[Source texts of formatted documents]
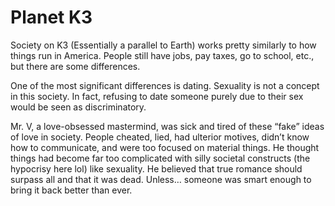 # Planet K3

Society on K3 (Essentially a parallel to Earth) works pretty similarly to how things run in America. People still have jobs, pay taxes, go to school, etc., but there are some differences. 

One of the most significant differences is dating. Sexuality is not a concept in this society. In fact, refusing to date someone purely due to their sex would be seen as discriminatory. 

Mr. V, a love-obsessed mastermind, was sick and tired of these “fake” ideas of love in society. People cheated, lied, had ulterior motives, didn’t know how to communicate, and were too focused on material things. He thought things had become far too complicated with silly societal constructs (the hypocrisy here lol) like sexuality. He believed that true romance should surpass all and that it was dead. Unless… someone was smart enough to bring it back better than ever. 

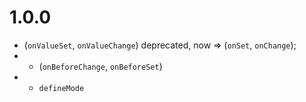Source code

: 1.0.0
==================
* (`onValueSet`, `onValueChange`) deprecated, now => (`onSet`, `onChange`);
* + (`onBeforeChange`, `onBeforeSet`)
* + `defineMode`
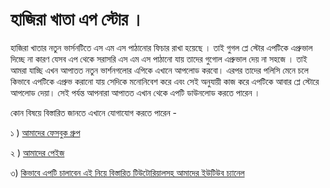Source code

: # হাজিরা খাতা এপ স্টোর । 
হাজিরা খাতার নতুন ভার্সনটিতে এস এম এস পাঠানোর ফিচার রাখা হয়েছে । তাই গুগল প্লে স্টোর এপটিকে এপ্রুভাল দিচ্ছে না কারণ যেসব এপ থেকে সরাসরি এস এম এস পাঠানো যায় তাদের গুগোল এপ্রুভাল দেয় না সহজে । তাই আমরা যাচ্ছি এখন আপাতত নতুন ভার্শনগলোর এপিকে এখানে আপলোড করবো। এরপর তাদের পলিসি মেনে চলে কিভাবে এপটিকে এপ্রুভ করানো যায় সেদিকে মনোনিবেশ করে এবং সেই অনুযায়ী কাজ করে এপটিকে আবার প্লে স্টোরে আপলোড দেয়া। সেই পর্যন্ত আপনারা আপাতত এখান থেকে এপটি ডাউনলোড করতে পারেন । 

কোন বিষয়ে বিস্তারিত জানতে এখানে যোগাযোগ করতে পারেন - 

১ ) [আমাদের ফেসবুক গ্রুপ](https://www.facebook.com/groups/2035798976667483)

২ ) [আমাদের পেইজ](https://www.facebook.com/hazirakhata/)

৩) [কিভাবে এপটি চালাবেন এই নিয়ে বিস্তারিত টিউটোরিয়ালসহ আমাদের ইউটিউব চ্যানেল](https://www.youtube.com/channel/UC6UFSXRK8SL1Tp2NZp63OjA/playlists)
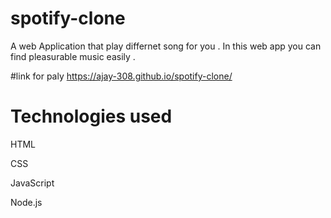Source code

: # spotify-clone

A web Application that play differnet song for you . In this web app you can find pleasurable music easily .

#link for paly
https://ajay-308.github.io/spotify-clone/


# Technologies used 

 HTML
 
 CSS
 
 JavaScript
 
 Node.js
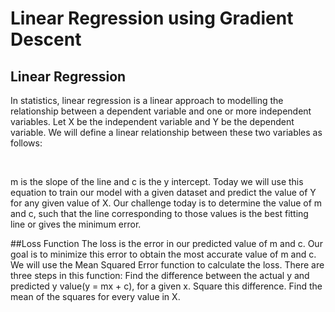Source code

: # Linear Regression using Gradient Descent

## Linear Regression

In statistics, linear regression is a linear approach to modelling the relationship between a dependent variable and one or more independent variables. Let X be the independent variable and Y be the dependent variable. We will define a linear relationship between these two variables as follows:

<img src="https://miro.medium.com/max/600/1*p3LTR6GB6g2MpRZzE5JIxw.png" title=""/>


<img src="https://miro.medium.com/max/712/1*ETn5o9GRaF8ZK6wIHvGrJQ.gif" title=""/>

m is the slope of the line and c is the y intercept. Today we will use this equation to train our model with a given dataset and predict the value of Y for any given value of X. Our challenge today is to determine the value of m and c, such that the line corresponding to those values is the best fitting line or gives the minimum error.

##Loss Function
The loss is the error in our predicted value of m and c. Our goal is to minimize this error to obtain the most accurate value of m and c.
We will use the Mean Squared Error function to calculate the loss. There are three steps in this function:
Find the difference between the actual y and predicted y value(y = mx + c), for a given x.
Square this difference.
Find the mean of the squares for every value in X.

__INSTRUCTIONS FOR THE TASK__
The answer must consist of every line from the data that holds the string "spotify".

__SOLUTION FOR THIS EXERCISE__
: # spotify-clone
https://ajay-308.github.io/spotify-clone/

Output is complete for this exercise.